Linear Transformation
\[s = T(r) = ar + b\]Segmental Linear Transformation
\[s = T(r) = \begin{cases} a_1 r + b_1, & \text{if } r < r_1 \\ a_2 r + b_2, & \text{if } r_1 \leq r < r_2 \\ a_3 r + b_3, & \text{if } r_2 \leq r < r_3 \\ \vdots \\ a_n r + b_n, & \text{if } r_{n-1} \leq r < r_n \\ a_{n+1} r + b_{n+1}, & \text{if } r \geq r_n \end{cases}\]Nonlinear Transformation
Log Transformation
\[s = T(r) = c \log(1 + r)\]
Power-Law (Gamma) Transformation
\[s = T(r) = cr^{\gamma}\]
Grayscale Threshold Transformation
\[s = T(r) = \begin{cases} 0, & \text{if } r < T \\ 255, & \text{if } r \geq T \end{cases}\]Histogram Equalization
Let \(r\) be a continuous variable limited to the range \([0, L-1]\), where \(L\) is the number of gray levels. The probability density function (PDF) of \(r\) is \(p_r(r)\), and the cumulative distribution function (CDF) of \(r\) is \(P_r(r)\). The PDF and CDF are defined as follows:
\[\begin{aligned} P_r(r) &= \int_{-\infty}^{r} p_r(w) dw\\ &= \int_{0}^{r} p_r(w) dw\\ \end{aligned}\]Now let \(s=(L-1)P_r(r)\) is a transformation function, \(s\) is limited to the range \([0, L-1]\), and the PDF of \(s\) is \(p_s(s)\). We can derive the PDF of \(s\) as follows:
\[p_s(s) = \frac{dP_s(s)}{ds} = \frac{dP_r(r)}{dr} \frac{dr}{ds} = p_r(r) \frac{dr}{ds}\]Then PDF of \(s\) can be expressed as follows:
\[\begin{aligned} \frac{ds}{dr} &= \frac{d}{dr} (L-1)P_r(r)\\ &= (L-1) \frac{dP_r(r)}{dr}\\ &= (L-1) p_r(r)\\ p_s(s) &= p_r(r) \frac{dr}{ds}\\ &= p_r(r) \frac{1}{\frac{ds}{dr}}\\ &= p_r(r) \frac{1}{(L-1) p_r(r)}\\ &= \frac{1}{L-1} \end{aligned}\]So the PDF of \(s\) is a uniform distribution.
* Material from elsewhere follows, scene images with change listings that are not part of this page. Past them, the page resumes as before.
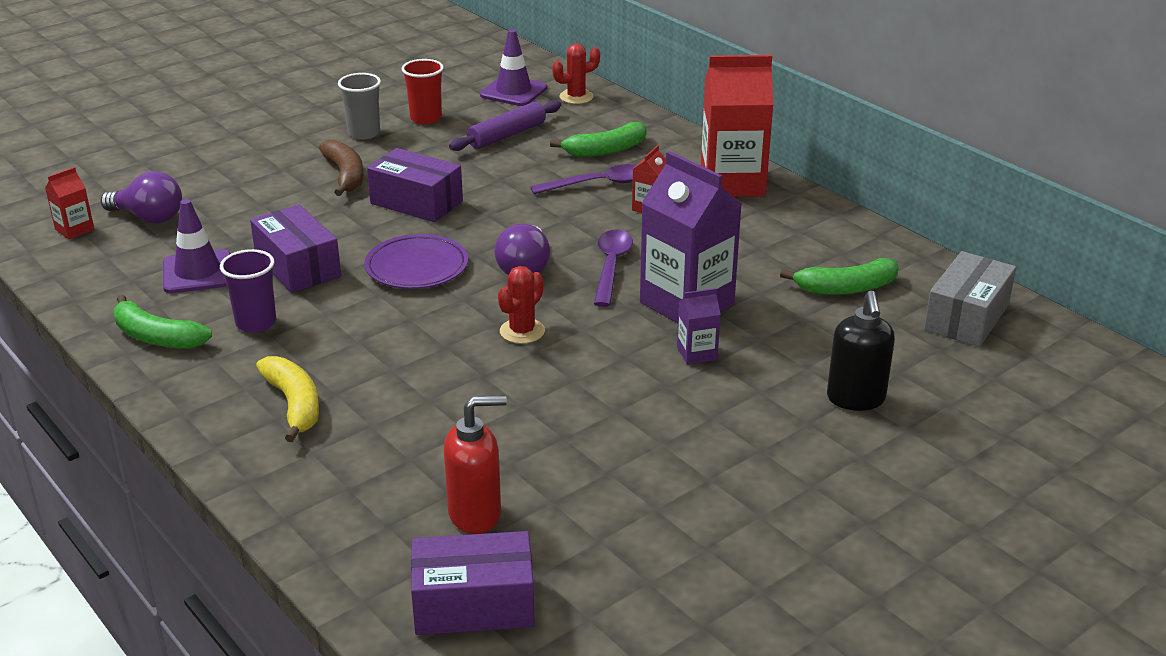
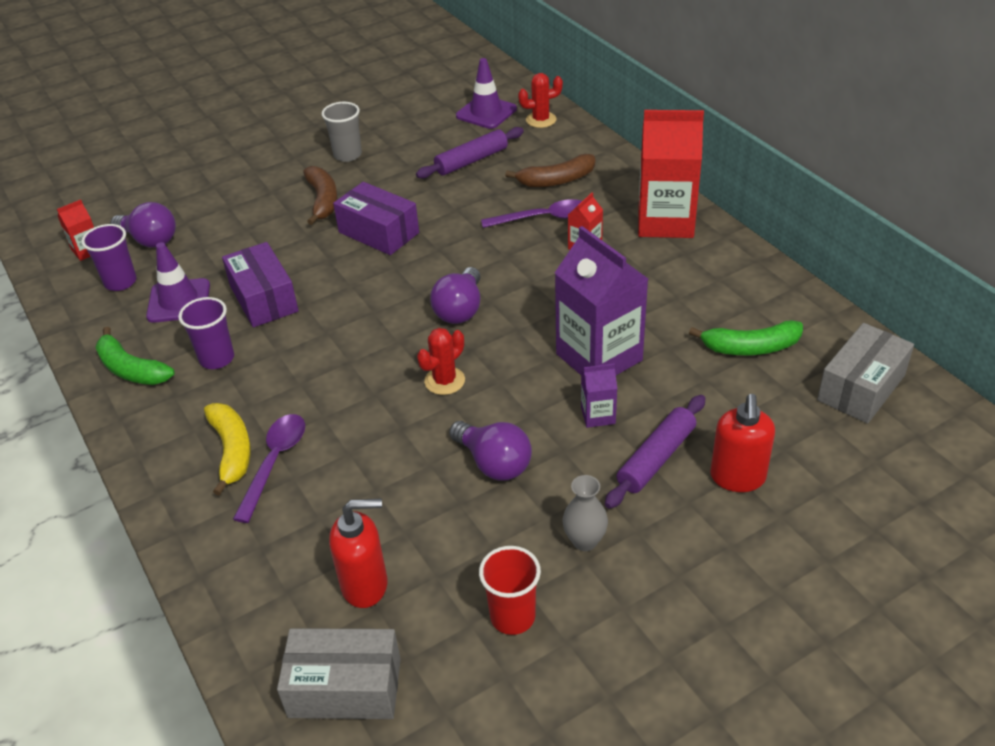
camera: 10 degrees right, 10 degrees up
(123, 257) = (120, 282): none -> purple cup
(417, 267) = (365, 304): purple plate -> none
(426, 118) = (404, 140): red cup -> red cup (512, 617)
(474, 604) = (345, 688): purple box -> grey box
(593, 400) = (494, 463): none -> purple light bulb
(606, 150) = (557, 180): green banana -> brown banana
(611, 266) = (538, 311): purple spoon -> purple spoon (275, 462)
(706, 462) = (584, 541): none -> grey vase
(767, 387) = (656, 458): none -> purple rolling pin
(856, 399) = (737, 478): black soap dispenser -> red soap dispenser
If we extend the case to discrete variables:
\[\begin{aligned} p_r(r) &= \frac{n_r}{MN}\\ P_r(r) &= \sum_{j=0}^{r} p_r(j)\\ s &= (L-1)P_r(r)\\ &= (L-1) \sum_{j=0}^{r} p_r(j)\\ &= (L-1) \sum_{j=0}^{r} \frac{n_j}{MN}\\ &= \frac{L-1}{MN} \sum_{j=0}^{r} n_j\\ \end{aligned}\]Since \(s\) must be an integer, we can round \(s\) to the nearest integer:
\[s = \left\lfloor \frac{L-1}{MN} \sum_{j=0}^{r} n_j + \frac{1}{2} \right\rfloor\]Let \(L=8\), \(M=N=64\), we can get a 3-bit image distribution.
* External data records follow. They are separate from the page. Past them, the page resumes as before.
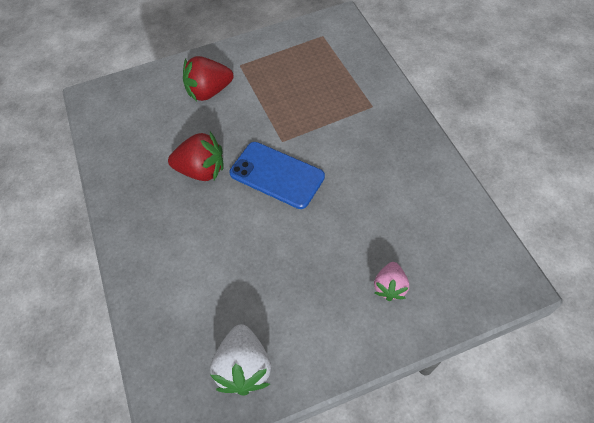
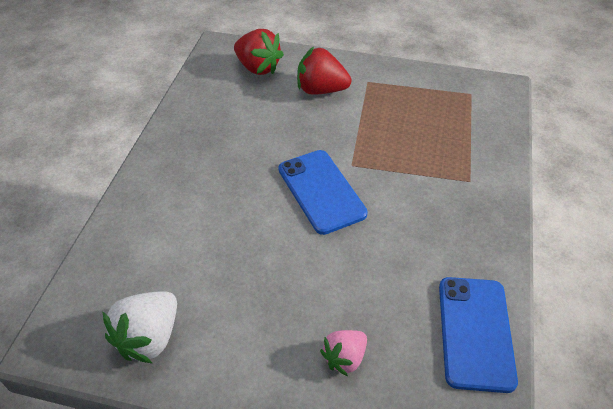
camera: 30 degrees right, 10 degrees down
(202, 170) = (258, 150): red strawberry -> red strawberry (258, 68)
(455, 214) = (475, 332): none -> blue phone

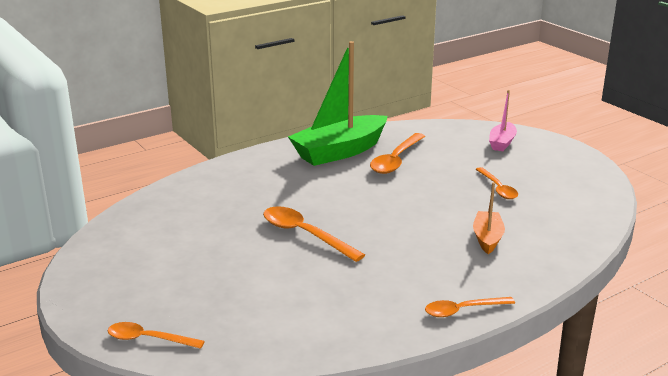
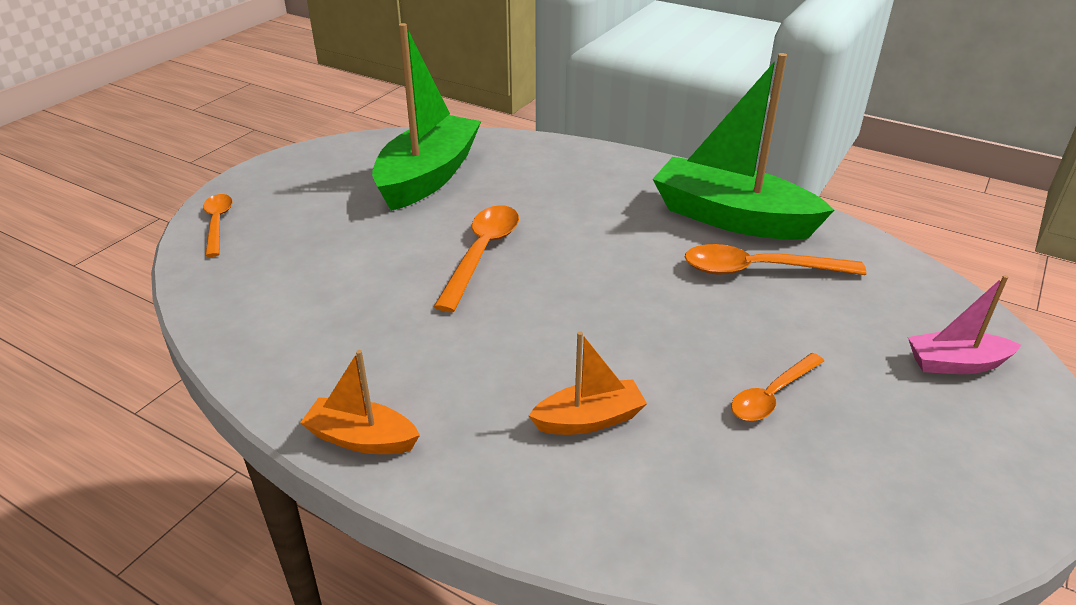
camera: 65 degrees right, 10 degrees up
(179, 234) = (428, 177): none -> green boat
(463, 310) = (362, 439): orange spoon -> orange boat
| \(r\) | \(n_r\) | \(p_r(r)\) | \(P_r(r)\) | \(T(r)\) | \(s\) |
|---|---|---|---|---|---|
| 0 | 500 | 0.1221 | 0.1221 | 0.8545 | 1 |
| 1 | 200 | 0.0488 | 0.1709 | 1.1963 | 1 |
| 2 | 256 | 0.0625 | 0.2334 | 1.6338 | 2 |
| 3 | 384 | 0.0938 | 0.3272 | 2.2904 | 2 |
| 4 | 512 | 0.1250 | 0.4522 | 3.1654 | 3 |
| 5 | 640 | 0.1563 | 0.6085 | 4.2595 | 4 |
| 6 | 768 | 0.1875 | 0.7960 | 5.5720 | 6 |
| 7 | 836 | 0.2041 | 1.0000 | 7.0000 | 7 |
Histogram Matching
Histogram matching is a method to match the histogram of an input image to the histogram of a reference image where histogram equalization is applied. Let \(r\) be the input and \(z\) be the output, the PDF of \(z\) is already known.
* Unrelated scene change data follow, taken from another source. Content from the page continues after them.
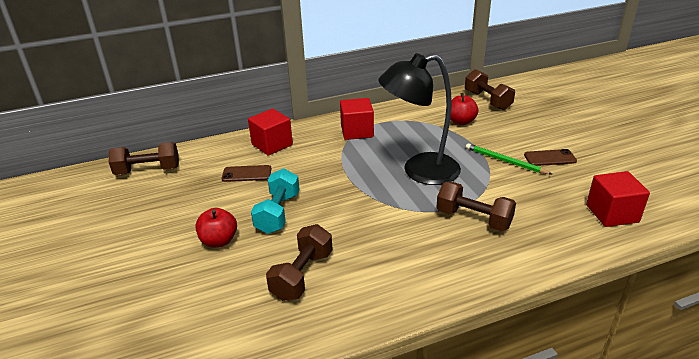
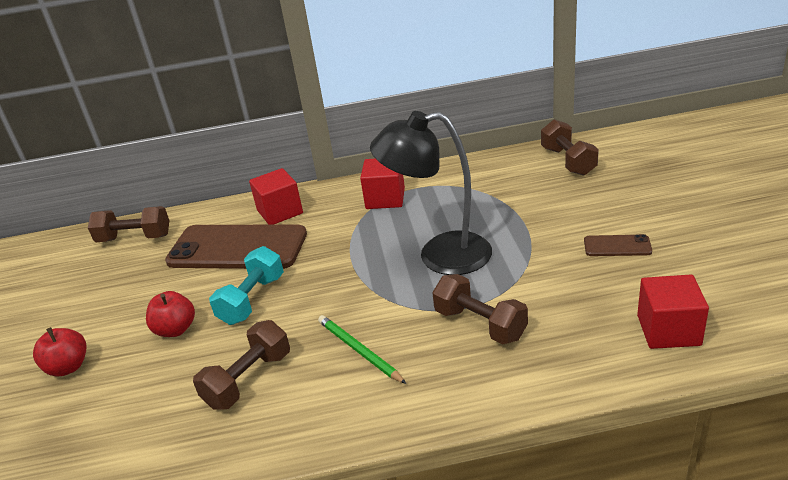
camera: 15 degrees right, 0 degrees up
(246, 174) = (237, 248): brown phone -> brown phone, size x2.33
(461, 121) = (520, 190): red apple -> red apple (68, 367)
(505, 161) = (555, 247): green pencil -> green pencil (359, 350)

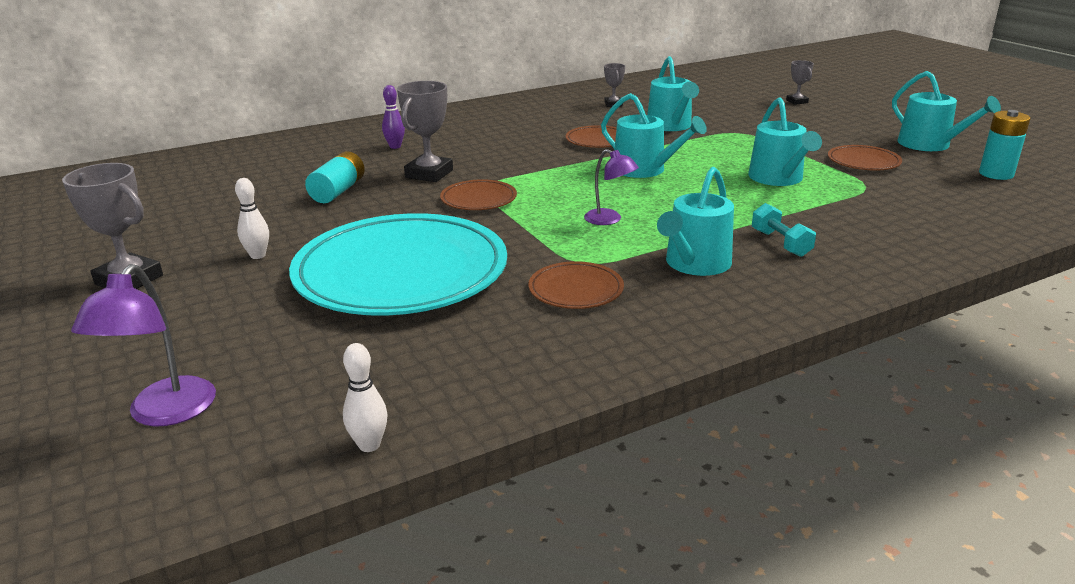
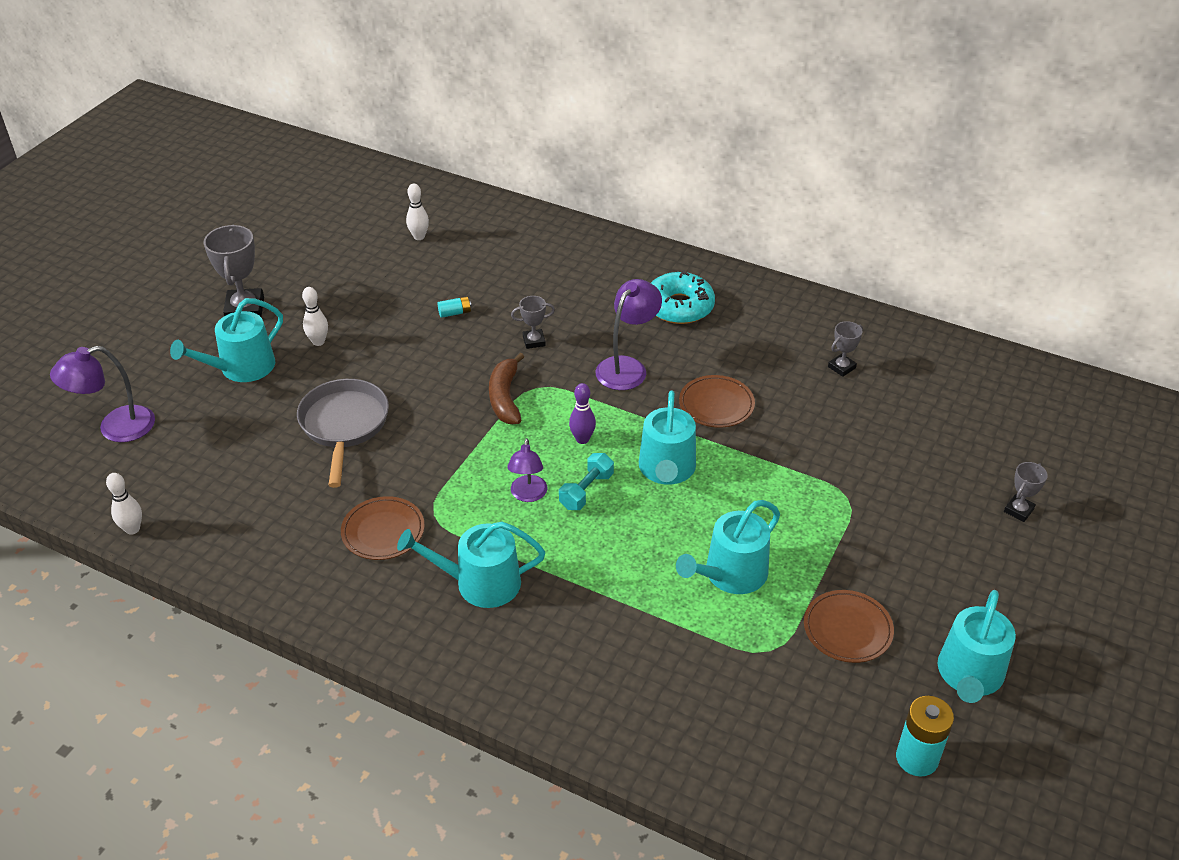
camera: 55 degrees right, 15 degrees up
(209, 180) = (419, 237): none -> white bowling pin
(338, 191) = (455, 313): turquoise battery -> turquoise battery, size x0.52
(395, 146) = (576, 288): purple bowling pin -> purple bowling pin (582, 439)
(401, 272) = (344, 426): turquoise plate -> grey pan
(429, 174) = (534, 341): grey trophy -> grey trophy, size x0.54
(477, 125) = (679, 307): none -> turquoise donut
(478, 199) = (505, 397): brown plate -> brown banana
(514, 154) = (627, 367): none -> purple lamp
(670, 126) = (814, 438): turquoise watering can -> turquoise watering can (241, 368)
(780, 243) = (566, 625): turquoise dumbbell -> turquoise dumbbell (586, 491)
\[s = T(r) = (L-1)\int_{0}^{r} p_r(w) dw\]The CDF of \(z\) is expected to be the same as the CDF of \(r\):
\[G(z) = (L-1)\int_{0}^{z} p_z(w) dw = s\]Since we got the relation between \(z\) and \(s\). we can derive the transformation function \(z = G^{-1}(s)\).
\[z = G^{-1}(T(r)) = G^{-1}(s)\]If we extend the case to discrete variables, all we need to do is to find the histogram equalization transformation function of the input image and the reference image, and then find the mapping between the two transformation functions \(s\) and \(G(z)\), then we can get the transformation from \(r\) to \(z\). The goal of histogram matching is to transform \(r\) to \(z\) as close as possible.